[[ Supplied text open ]]
2 files changed, 7 insertions, 84 deletions
diff --git a/instrumentation/README.gcc_plugin.md b/instrumentation/README.gcc_plugin.md
index 33cf1c33..f251415b 100644
--- a/instrumentation/README.gcc_plugin.md
+++ b/instrumentation/README.gcc_plugin.md
@@ -87,89 +87,13 @@ reports to afl@aflplus.plus.
 
 ## 4) Bonus feature #1: deferred initialization
 
-AFL++ tries to optimize performance by executing the targeted binary just once,
-stopping it just before `main()`, and then cloning this "main" process to get a
-steady supply of targets to fuzz.
-
-Although this approach eliminates much of the OS-, linker- and libc-level costs
-of executing the program, it does not always help with binaries that perform
-other time-consuming initialization steps - say, parsing a large config file
-before getting to the fuzzed data.
-
-In such cases, it's beneficial to initialize the forkserver a bit later, once
-most of the initialization work is already done, but before the binary attempts
-to read the fuzzed input and parse it; in some cases, this can offer a 10x+
-performance gain. You can implement delayed initialization in GCC mode in a
-fairly simple way:
-
-First, locate a suitable location in the code where the delayed cloning can take
-place. This needs to be done with *extreme* care to avoid breaking the binary.
-In particular, the program will probably malfunction if you select a location
-after:
-
-- The creation of any vital threads or child processes - since the forkserver
-  can't clone them easily.
[[ Supplied text closed ]]
[[ Data for analysis open ]]
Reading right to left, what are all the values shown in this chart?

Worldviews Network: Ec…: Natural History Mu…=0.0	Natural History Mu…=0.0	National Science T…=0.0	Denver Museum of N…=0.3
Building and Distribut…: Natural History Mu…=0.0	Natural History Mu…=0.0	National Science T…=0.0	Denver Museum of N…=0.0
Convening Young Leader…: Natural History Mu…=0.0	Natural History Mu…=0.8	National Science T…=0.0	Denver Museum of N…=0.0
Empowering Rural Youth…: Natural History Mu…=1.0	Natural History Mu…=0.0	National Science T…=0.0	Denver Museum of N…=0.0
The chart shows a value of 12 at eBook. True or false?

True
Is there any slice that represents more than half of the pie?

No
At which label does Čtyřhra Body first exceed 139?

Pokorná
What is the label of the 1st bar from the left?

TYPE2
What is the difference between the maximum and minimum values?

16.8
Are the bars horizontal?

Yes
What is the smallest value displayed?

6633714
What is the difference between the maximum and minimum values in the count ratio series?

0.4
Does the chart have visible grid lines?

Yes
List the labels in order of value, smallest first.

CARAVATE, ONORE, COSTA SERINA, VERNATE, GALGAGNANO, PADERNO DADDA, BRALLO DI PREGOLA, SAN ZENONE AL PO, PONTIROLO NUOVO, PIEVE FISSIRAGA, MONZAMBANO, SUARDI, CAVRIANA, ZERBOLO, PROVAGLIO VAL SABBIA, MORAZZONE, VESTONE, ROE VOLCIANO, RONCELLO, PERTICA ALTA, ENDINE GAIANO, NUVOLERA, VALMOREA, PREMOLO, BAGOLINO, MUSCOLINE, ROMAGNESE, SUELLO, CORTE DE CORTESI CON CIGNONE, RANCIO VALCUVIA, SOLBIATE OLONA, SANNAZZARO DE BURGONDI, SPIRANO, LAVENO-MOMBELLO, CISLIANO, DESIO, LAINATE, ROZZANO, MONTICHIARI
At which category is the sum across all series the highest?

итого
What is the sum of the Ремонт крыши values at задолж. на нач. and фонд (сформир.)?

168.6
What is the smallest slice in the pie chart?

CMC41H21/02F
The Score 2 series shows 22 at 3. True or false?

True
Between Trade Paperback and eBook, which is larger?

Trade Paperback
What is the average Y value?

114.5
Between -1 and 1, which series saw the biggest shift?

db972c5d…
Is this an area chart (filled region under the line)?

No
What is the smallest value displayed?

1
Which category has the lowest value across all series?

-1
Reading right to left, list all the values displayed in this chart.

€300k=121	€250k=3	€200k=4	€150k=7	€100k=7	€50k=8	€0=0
[[ Data for analysis closed ]]
Duplicate the portion of the GCC plugin README diff between "## 4) Bonus" and "targets to fuzz.", inclusive.

## 4) Bonus feature #1: deferred initialization
 
-AFL++ tries to optimize performance by executing the targeted binary just once,
-stopping it just before `main()`, and then cloning this "main" process to get a
-steady supply of targets to fuzz.